# Variation of frequency in propagation of sound

The propagation of sound waves from their source (e.g. a piano string) are measured at a certain rate of frequency. Most of the physics I have looked into regarding sound frequency treats propagation as constant, yet this doesn't seem to be a satisfactory description.

Let's assume both the source of sound and the receiver are stationary, with the sound source producing the fundamental frequency of the note A4 (440hz). Am I to believe that the 440hz tone propagates perfectly through the air into my ear? That is, the compressions and rarefractions of the air particles are oscillating exactly at the original rate of the sound source.

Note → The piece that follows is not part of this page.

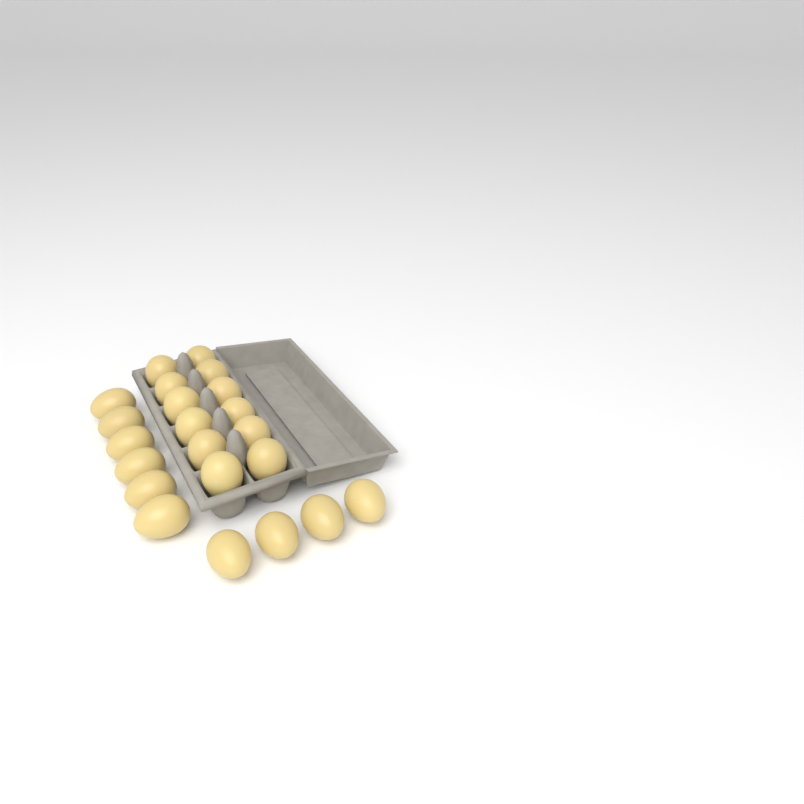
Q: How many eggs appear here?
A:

If there are any variations in frequency, they must be imperceptible. I cannot think of any example where frequency audibly drops over a distance (unlike amplitude). What mechanisms might effect the frequency of a sound wave during propagation? Air pressure variations? Generation of heat energy due friction between air particles? Could phonons and quantum mechanics reveal any inconsistency?

Furthermore, I also very much doubt that sound sources vibrate at a constant frequency rate. Therefore, my second hunch is that there must be some very small variation in frequency over the duration A4 strings on a piano vibrate (even if we round the fundamental vibration to approximately 440hz). Again, what mechanisms might be at work here?

• I'm afraid this is too many questions at once. Please read e.g. en.wikipedia.org/wiki/Speed_of_sound Sound sources, and musical instruments is a separate topic, yes they might be variations of the frequency generated by musical instruments, for various reasons, depending on the instrument type. Commented May 11, 2023 at 18:43
• How is this related to quantum mechanics?
– nasu
Commented May 12, 2023 at 1:25

So, how small are sound waves? The limit is that the velocity of the air pushed by the sound wave, called the particle velocity, is much less than the sound speed. Using the equations of motion we may relate the particle velocity to the sound pressure (what we hear) and we obtain the requirement $$\frac{p}{\rho c^2} \ll 1,$$ where $$p$$ is the amplitude of the acoustic pressure wave, $$\rho$$ is the ambient mass density (1.201 kg/m$$^3$$ for standard air) and $$c$$ is the sound speed (343 m/s for standard air). Let us assume that this ratio holds well for $$p\le 0.001\rho c^2\approx 141$$ Pa. Converting this to decibels gives us about 134 dB, or about the sound of a commercial jet aircraft taking off. A piano is more likely to be around 80 dB, which corresponds to $$p/\rho c^2\approx10^{-6}$$. So, the linear approximation is extremely good for a piano, and the received frequency should be almost identical to the source frequency.